Me estremece la noticia que veo en todos los informativos, de la señora que acaba de encontrar a su hija. No la había perdido. Se la habían raptado. Se la habían robado. ¿Unos delincuentes mafiosos, quizás? En el fondo, sí. Una mafiosa delincuente. Una mujer de Dios. Una monja.

Una monja, con todas las de su ley, inscribió a esa niña con otro nombre. Con los datos de la familia a la que había vendido a esa criatura. Se la quitó a la madre natural y la ofreció a sus nuevos padres. Sin más. En un acto criminal.

Vivimos estos días inmersos en el recuerdo de la muerte de Cristo, aquel visionario, loco, friki, aquel primer marxista que predicaba cosas tan peligrosas como que hay que dar pan a nuestros hermanos y hay que sospechar de los ricos. Ese mensaje tan apropiado para estos tiempos ha sido tan manipulado por los concesionarios de esta idea, que han creado una gran franquicia mundial. Si Cristo regresara de verdad a la Tierra, la emprendería a tiros con media humanidad.

Pero todos éstos tienen suerte. Mucha suerte. La fortuna de que Dios no existe.
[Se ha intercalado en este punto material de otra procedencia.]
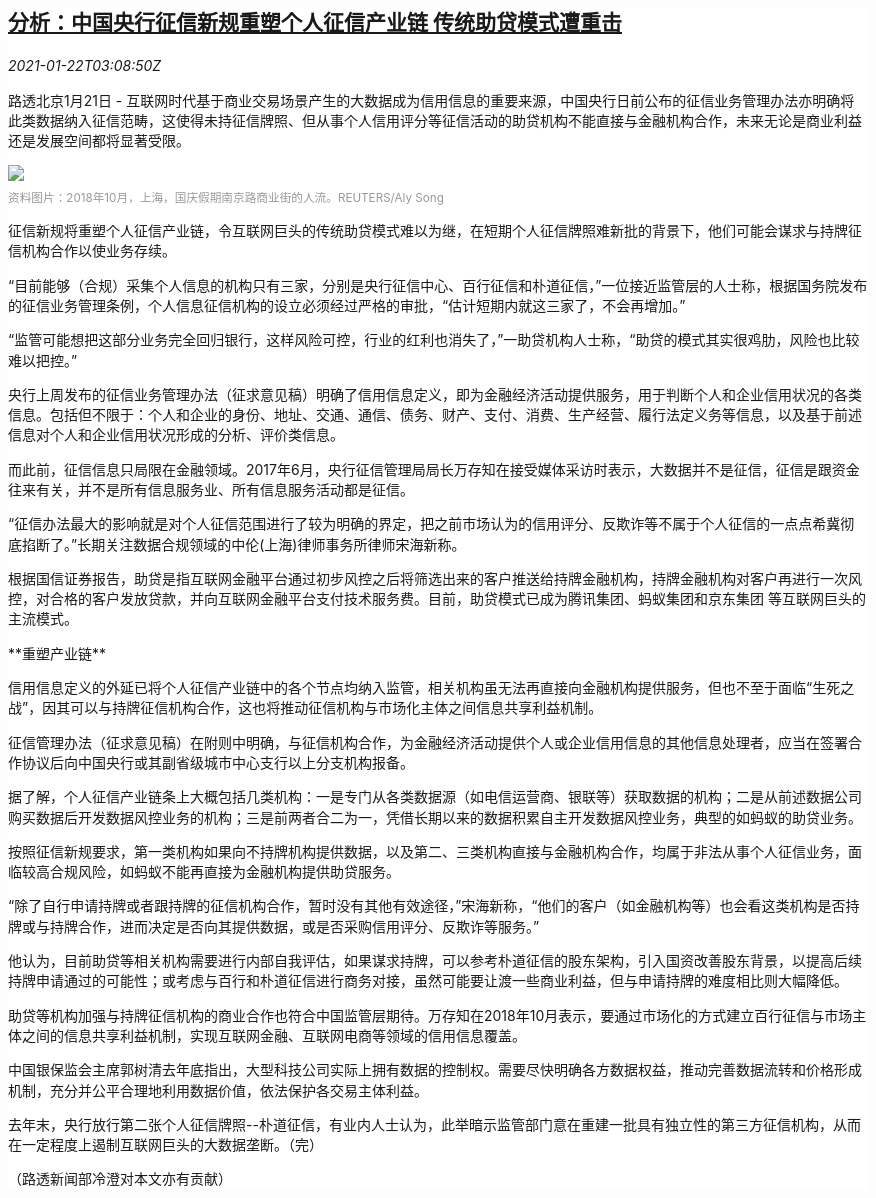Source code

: 
[分析：中国央行征信新规重塑个人征信产业链 传统助贷模式遭重击](https://cn.reuters.com/article/china-central-bank-individual-credit-012-idCNKBS29R0BR)
------

<div><i>2021-01-22T03:08:50Z</i></div><p>路透北京1月21日 - 互联网时代基于商业交易场景产生的大数据成为信用信息的重要来源，中国央行日前公布的征信业务管理办法亦明确将此类数据纳入征信范畴，这使得未持征信牌照、但从事个人信用评分等征信活动的助贷机构不能直接与金融机构合作，未来无论是商业利益还是发展空间都将显著受限。</p><img src="https://static.reuters.com/resources/r/?m=02&d=20210122&t=2&i=1548661715&r=LYNXMPEH0L06M" width="100%"><div><small style="color: #999;">资料图片：2018年10月，上海，国庆假期南京路商业街的人流。REUTERS/Aly Song</small></div><p>征信新规将重塑个人征信产业链，令互联网巨头的传统助贷模式难以为继，在短期个人征信牌照难新批的背景下，他们可能会谋求与持牌征信机构合作以使业务存续。</p><p>“目前能够（合规）采集个人信息的机构只有三家，分别是央行征信中心、百行征信和朴道征信，”一位接近监管层的人士称，根据国务院发布的征信业务管理条例，个人信息征信机构的设立必须经过严格的审批，“估计短期内就这三家了，不会再增加。”</p><p>“监管可能想把这部分业务完全回归银行，这样风险可控，行业的红利也消失了，”一助贷机构人士称，“助贷的模式其实很鸡肋，风险也比较难以把控。”</p><p>央行上周发布的征信业务管理办法（征求意见稿）明确了信用信息定义，即为金融经济活动提供服务，用于判断个人和企业信用状况的各类信息。包括但不限于：个人和企业的身份、地址、交通、通信、债务、财产、支付、消费、生产经营、履行法定义务等信息，以及基于前述信息对个人和企业信用状况形成的分析、评价类信息。</p><p>而此前，征信信息只局限在金融领域。2017年6月，央行征信管理局局长万存知在接受媒体采访时表示，大数据并不是征信，征信是跟资金往来有关，并不是所有信息服务业、所有信息服务活动都是征信。</p><p>“征信办法最大的影响就是对个人征信范围进行了较为明确的界定，把之前市场认为的信用评分、反欺诈等不属于个人征信的一点点希冀彻底掐断了。”长期关注数据合规领域的中伦(上海)律师事务所律师宋海新称。</p><p>根据国信证券报告，助贷是指互联网金融平台通过初步风控之后将筛选出来的客户推送给持牌金融机构，持牌金融机构对客户再进行一次风控，对合格的客户发放贷款，并向互联网金融平台支付技术服务费。目前，助贷模式已成为腾讯集团、蚂蚁集团和京东集团 等互联网巨头的主流模式。</p><p>**重塑产业链**</p><p>信用信息定义的外延已将个人征信产业链中的各个节点均纳入监管，相关机构虽无法再直接向金融机构提供服务，但也不至于面临“生死之战”，因其可以与持牌征信机构合作，这也将推动征信机构与市场化主体之间信息共享利益机制。</p><p>征信管理办法（征求意见稿）在附则中明确，与征信机构合作，为金融经济活动提供个人或企业信用信息的其他信息处理者，应当在签署合作协议后向中国央行或其副省级城市中心支行以上分支机构报备。</p><p>据了解，个人征信产业链条上大概包括几类机构：一是专门从各类数据源（如电信运营商、银联等）获取数据的机构；二是从前述数据公司购买数据后开发数据风控业务的机构；三是前两者合二为一，凭借长期以来的数据积累自主开发数据风控业务，典型的如蚂蚁的助贷业务。</p><p>按照征信新规要求，第一类机构如果向不持牌机构提供数据，以及第二、三类机构直接与金融机构合作，均属于非法从事个人征信业务，面临较高合规风险，如蚂蚁不能再直接为金融机构提供助贷服务。</p><p>“除了自行申请持牌或者跟持牌的征信机构合作，暂时没有其他有效途径，”宋海新称，“他们的客户（如金融机构等）也会看这类机构是否持牌或与持牌合作，进而决定是否向其提供数据，或是否采购信用评分、反欺诈等服务。”</p><p>他认为，目前助贷等相关机构需要进行内部自我评估，如果谋求持牌，可以参考朴道征信的股东架构，引入国资改善股东背景，以提高后续持牌申请通过的可能性；或考虑与百行和朴道征信进行商务对接，虽然可能要让渡一些商业利益，但与申请持牌的难度相比则大幅降低。</p><p>助贷等机构加强与持牌征信机构的商业合作也符合中国监管层期待。万存知在2018年10月表示，要通过市场化的方式建立百行征信与市场主体之间的信息共享利益机制，实现互联网金融、互联网电商等领域的信用信息覆盖。</p><p>中国银保监会主席郭树清去年底指出，大型科技公司实际上拥有数据的控制权。需要尽快明确各方数据权益，推动完善数据流转和价格形成机制，充分并公平合理地利用数据价值，依法保护各交易主体利益。</p><p>去年末，央行放行第二张个人征信牌照--朴道征信，有业内人士认为，此举暗示监管部门意在重建一批具有独立性的第三方征信机构，从而在一定程度上遏制互联网巨头的大数据垄断。（完）</p><p>（路透新闻部冷澄对本文亦有贡献）</p>
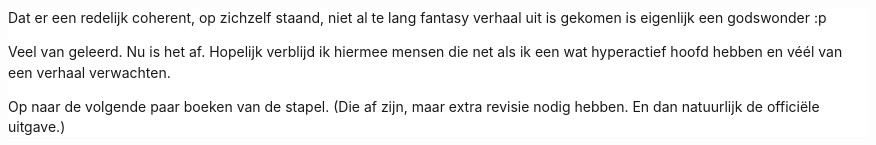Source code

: Dat er een redelijk coherent, op zichzelf staand, niet al te lang fantasy verhaal uit is gekomen is eigenlijk een godswonder :p

Veel van geleerd. Nu is het af. Hopelijk verblijd ik hiermee mensen die net als ik een wat hyperactief hoofd hebben en véél van een verhaal verwachten.

Op naar de volgende paar boeken van de stapel. (Die af zijn, maar extra revisie nodig hebben. En dan natuurlijk de officiële uitgave.)

 [1]: /books/de-vijf-eilanden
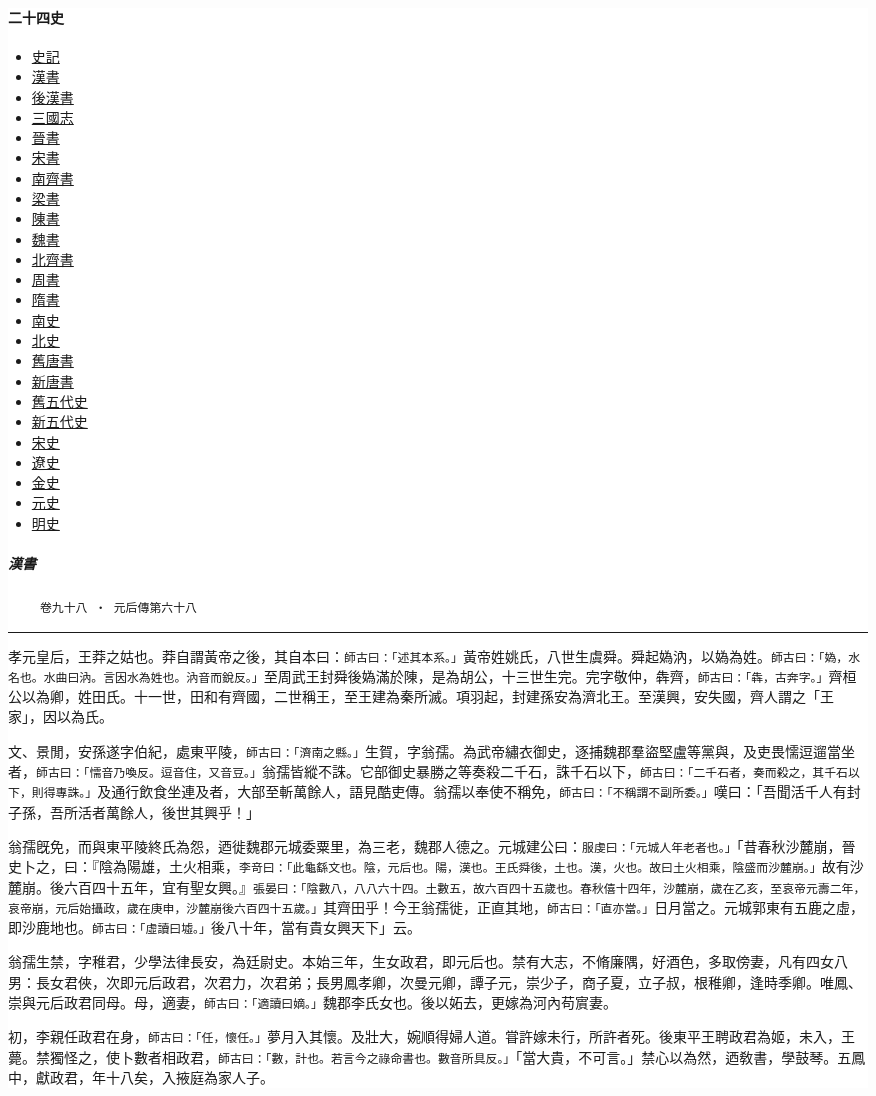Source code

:  



#### 二十四史

*   [史記](../a01/a01.md)
*   [漢書](../a02/a02.md)
*   [後漢書](../a03/a03.md)
*   [三國志](../a04/a04.md)
*   [晉書](../a05/a05.md)
*   [宋書](../a06/a06.md)
*   [南齊書](../a07/a07.md)
*   [梁書](../a08/a08.md)
*   [陳書](../a09/a09.md)
*   [魏書](../a10/a10.md)
*   [北齊書](../a11/a11.md)
*   [周書](../a12/a12.md)
*   [隋書](../a13/a13.md)
*   [南史](../a14/a14.md)
*   [北史](../a15/a15.md)
*   [舊唐書](../a16/a16.md)
*   [新唐書](../a17/a17.md)
*   [舊五代史](../a18/a18.md)
*   [新五代史](../a19/a19.md)
*   [宋史](../a20/a20.md)
*   [遼史](../a21/a21.md)
*   [金史](../a22/a22.md)
*   [元史](../a23/a23.md)
*   [明史](../a24/a24.md)


##### 漢書
　　
	`卷九十八 ‧ 元后傳第六十八`   

* * *

孝元皇后，王莽之姑也。莽自謂黃帝之後，其自本曰：`師古曰：「述其本系。」`黃帝姓姚氏，八世生虞舜。舜起媯汭，以媯為姓。`師古曰：「媯，水名也。水曲曰汭。言因水為姓也。汭音而銳反。」`至周武王封舜後媯滿於陳，是為胡公，十三世生完。完字敬仲，犇齊，`師古曰：「犇，古奔字。」`齊桓公以為卿，姓田氏。十一世，田和有齊國，二世稱王，至王建為秦所滅。項羽起，封建孫安為濟北王。至漢興，安失國，齊人謂之「王家」，因以為氏。

文、景閒，安孫遂字伯紀，處東平陵，`師古曰：「濟南之縣。」`生賀，字翁孺。為武帝繡衣御史，逐捕魏郡羣盜堅盧等黨與，及吏畏懦逗遛當坐者，`師古曰：「懦音乃喚反。逗音住，又音豆。」`翁孺皆縱不誅。它部御史暴勝之等奏殺二千石，誅千石以下，`師古曰：「二千石者，奏而殺之，其千石以下，則得專誅。」`及通行飲食坐連及者，大部至斬萬餘人，語見酷吏傳。翁孺以奉使不稱免，`師古曰：「不稱謂不副所委。」`嘆曰：「吾聞活千人有封子孫，吾所活者萬餘人，後世其興乎！」

翁孺旣免，而與東平陵終氏為怨，迺徙魏郡元城委粟里，為三老，魏郡人德之。元城建公曰：`服虔曰：「元城人年老者也。」`「昔春秋沙麓崩，晉史卜之，曰：『陰為陽雄，土火相乘，`李竒曰：「此龜繇文也。陰，元后也。陽，漢也。王氏舜後，土也。漢，火也。故曰土火相乘，陰盛而沙麓崩。」`故有沙麓崩。後六百四十五年，宜有聖女興。』`張晏曰：「陰數八，八八六十四。土數五，故六百四十五歲也。春秋僖十四年，沙麓崩，歲在乙亥，至哀帝元壽二年，哀帝崩，元后始攝政，歲在庚申，沙麓崩後六百四十五歲。」`其齊田乎！今王翁孺徙，正直其地，`師古曰：「直亦當。」`日月當之。元城郭東有五鹿之虛，即沙鹿地也。`師古曰：「虛讀曰墟。」`後八十年，當有貴女興天下」云。

翁孺生禁，字稚君，少學法律長安，為廷尉史。本始三年，生女政君，即元后也。禁有大志，不脩廉隅，好酒色，多取傍妻，凡有四女八男：長女君俠，次即元后政君，次君力，次君弟；長男鳳孝卿，次曼元卿，譚子元，崇少子，商子夏，立子叔，根稚卿，逢時季卿。唯鳳、崇與元后政君同母。母，適妻，`師古曰：「適讀曰嫡。」`魏郡李氏女也。後以妬去，更嫁為河內苟賔妻。

初，李親任政君在身，`師古曰：「任，懷任。」`夢月入其懷。及壯大，婉順得婦人道。甞許嫁未行，所許者死。後東平王聘政君為姬，未入，王薨。禁獨怪之，使卜數者相政君，`師古曰：「數，計也。若言今之祿命書也。數音所具反。」`「當大貴，不可言。」禁心以為然，迺敎書，學鼓琴。五鳳中，獻政君，年十八矣，入掖庭為家人子。
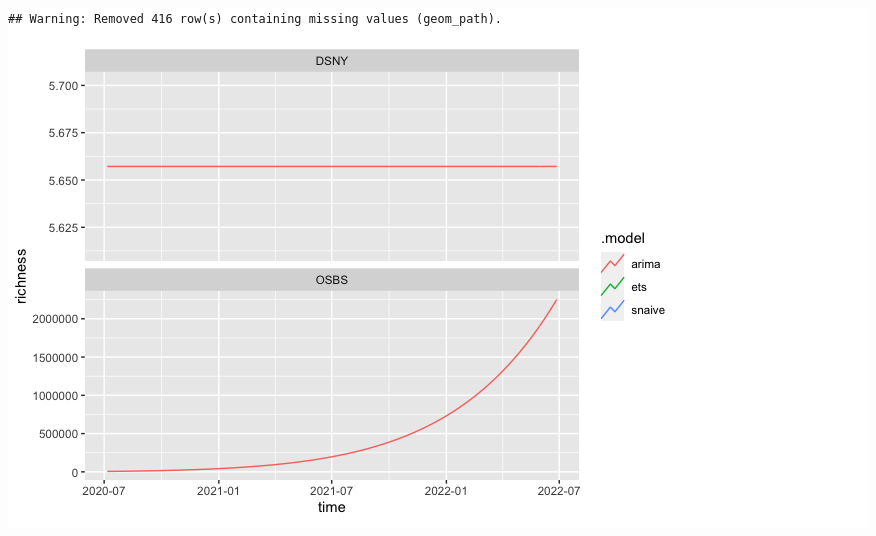     ## Warning: Removed 416 row(s) containing missing values (geom_path).

![](data-explore_files/figure-gfm/unnamed-chunk-9-2.png)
Si su Dios existiera con todas las consecuencias, muchos de estos hombre ejemplares lo iba a pasar muy mal. Los políticos que condenan al hambre a sus pueblos, los gobernantes que no gobiernan para los ciudadanos, los banqueros sin escrúpulos (quizá un contradiós). Los hipócritas, los cínicos, los insensibles, los crueles, los indolentes. Los criminales como esa monja que raptó a un hijo para venderlo. No debe haber clemencia. Pero tienen suerte: Dios no existe.